* [Study text]
%%
Through the calculation of factor communality with software SPSS, it could be found that there is strong relationship between the index variables and factors, and factors can fully reflect the information of the sample index. So, the effect of factor analysis is significant. Based on the analysis and judgment standard of discrimination validity, a characteristic value greater than 1 is selected as the standard of factor selection, and the factor loadings of different items arrive with principal component analysis. The results show that in the matrix, for the first four factors whose characteristic values are greater than 1, and whose cumulative percentage of explanation for variance is 66.608%, as shown in Table 3 and Table 4, main factors are selected.

4.2.3. Factors Extraction and Nomination

Taking “Variance maximization” as a criterion for factor orthogonal rotation, the factor load matrix arrives. Moreover, after rotation, the total factors’ cumulative contribution rate is constant. This means that the four factors’ cumulative contribution rate is still 66.608%. The four factors, after being assigned with components, have a factor loading of more than 0.5 after rotating. For the degree of influence factor of the rotated component matrix, the greater the value, the greater the degree of influence. Definite factors with economic significance could be found according to the load matrix after rotation, which is shown in Table 4.
Through factor analysis, there are four components whose characteristic values are greater than one. The number of components assigned to the four factors is more than three. The 20 that are indexed are dropped to four dimensions to carry on the study with the results of factor analysis. The condition of major factors is shown in Table 5.
%%
* [Data excerpt]
%%
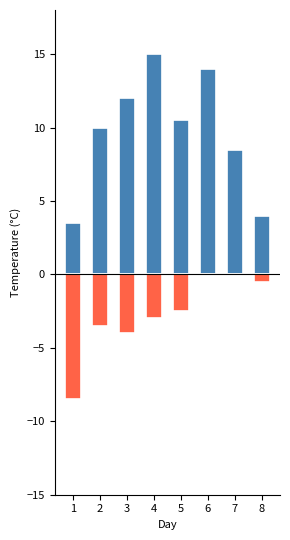

How many values in the Max Temp (C) series exceed 10?

4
%%
* [Exercise prompt] In the factor analysis text above, write out word for word the passage between "Through factor analysis, there" and "in Table 5.", inclusive.

* [Task answer]
Through factor analysis, there are four components whose characteristic values are greater than one. The number of components assigned to the four factors is more than three. The 20 that are indexed are dropped to four dimensions to carry on the study with the results of factor analysis. The condition of major factors is shown in Table 5.